The chat template provides options for formatting messages, including system messages. By default, Llama C++ attempts to load this template if available in the DGF file.

Users can either utilize built-in chat templates or create their own using Ginger templating language; however, familiarity with Ginger is necessary for custom templates.

Running Models with Chat Templates

Executing a Fine-Tuned Model

To run a fine-tuned model like Laura on top of another model (Trump GGF), users must specify the use of a chat template during execution.

An example interaction reveals that while initial responses are coherent (e.g., identifying as Donald Trump), longer conversations may lead to less relevant answers due to limited fine-tuning on multi-turn dialogues.

Distribution Considerations

If users wish to share their fine-tuned models without requiring others to manage multiple files or configurations, merging the LoRa with the base model into one GGF file is suggested.

However, merging alters the base model significantly; thus, dynamic switching between different LoRas becomes impossible once merged.

Merging Models and Quantization

Merging Process

It’s emphasized that merging should only occur between unquantized versions of models to avoid introducing errors during dequantization processes.

The merging command involves specifying both base and LoRa models along with an output filename; care must be taken regarding naming conventions for clarity.

Finalizing Model Size

After merging results in a large file size (16 GB), quantization is necessary. This involves running specific commands tailored for quantizing merged models.

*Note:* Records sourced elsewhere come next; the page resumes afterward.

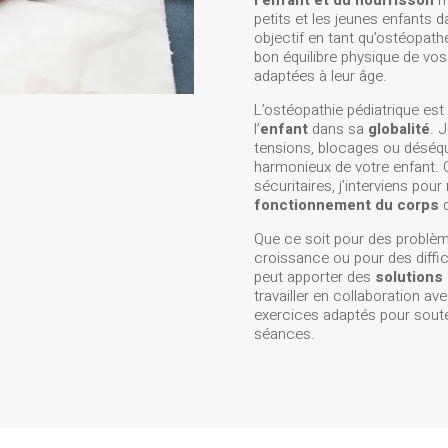
l’enfant et du nourrisson
m’
petits et les jeunes enfants 
objectif en tant qu’ostéopath
bon équilibre physique de vos
adaptées à leur âge.
L’ostéopathie pédiatrique es
l’
enfant
dans sa
globalité
. 
tensions, blocages ou déséqu
harmonieux de votre enfant.
sécuritaires, j’interviens pour
fonctionnement du corps
d
Que ce soit pour des problèm
croissance ou pour des difficu
peut apporter des
solutions 
travailler en collaboration a
exercices adaptés pour souten
séances.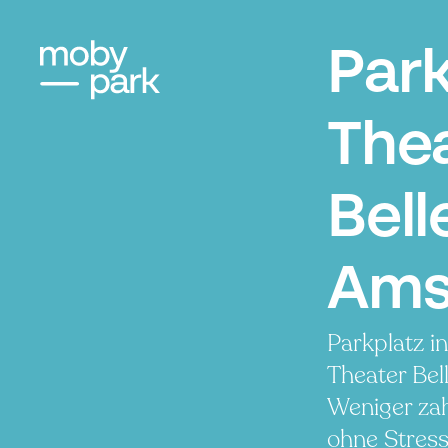
Par
The
Bell
Ams
Parkplatz i
Theater Bel
Weniger zah
ohne Stress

Building Applications with Llama C++

Application Development Insights

When integrating Llama C++ into applications, compiling it into a binary format requires additional steps such as writing bindings in preferred programming languages.

Pre-existing bindings are available as packages that facilitate calling methods from compiled binaries without needing extensive coding knowledge.

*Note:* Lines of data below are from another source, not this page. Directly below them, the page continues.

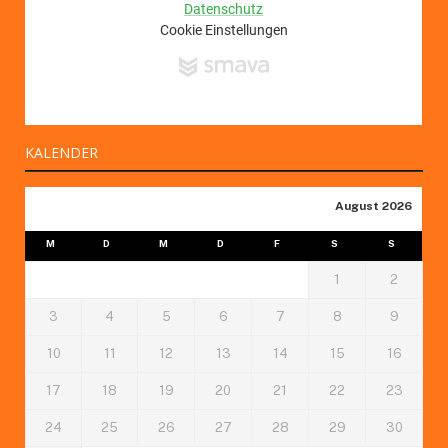
KALENDER
August 2026
M
D
M
D
F
S
S
1
2
3
4
5
6
7
8
9
10
11
12
13
14
15
16
17
18
19
20
21
22
23
24
25
26
27
28
29
30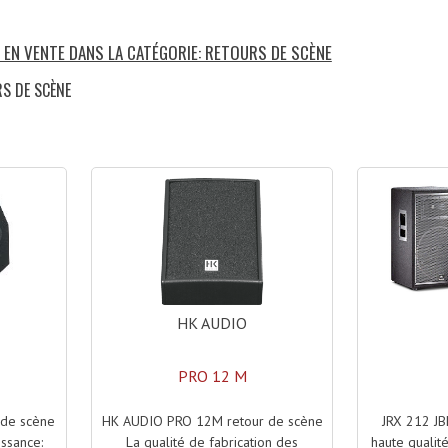
S EN VENTE DANS LA CATÉGORIE: RETOURS DE SCÈNE
RS DE SCÈNE
)
HK AUDIO
PRO 12 M
HK AUDIO PRO 12M retour de scène
JRX 212 JB
de scène
La qualité de fabrication des
haute qualit
ssance:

How to Install and Use Llama C++ with Python

Installation Process

The speaker discusses the installation of binaries for various programming languages, specifically focusing on integrating Llama C++ with a Python application.

To use Llama C++, the speaker mentions the need to install Python bindings that will also build Llama C++ from source, allowing interaction through Python.

The installation command pip install llama C++ Python is suggested, although it is noted that there isn't a direct pip installer available initially.

Troubleshooting Installation

The speaker suggests running the installation in the terminal instead of using pip directly and encourages checking documentation for detailed guidance.

Emphasizes that all functionalities offered by Llama C++ can be accessed through any preferred programming language, enhancing versatility.

Loading and Using Models

After resolving installation issues, the speaker demonstrates how to load a model (specifically mentioning "gema tree model") into their environment.

The API for interacting with Llama C++ is described as being similar to OpenAI's API, where users provide messages formatted in a specific way.

Example Interaction

An example conversation is shown where an AI responds positively to user input, illustrating how one can chat using the loaded model.

The importance of bundling applications when developing in Python is highlighted, noting that actual models must be included in deployments.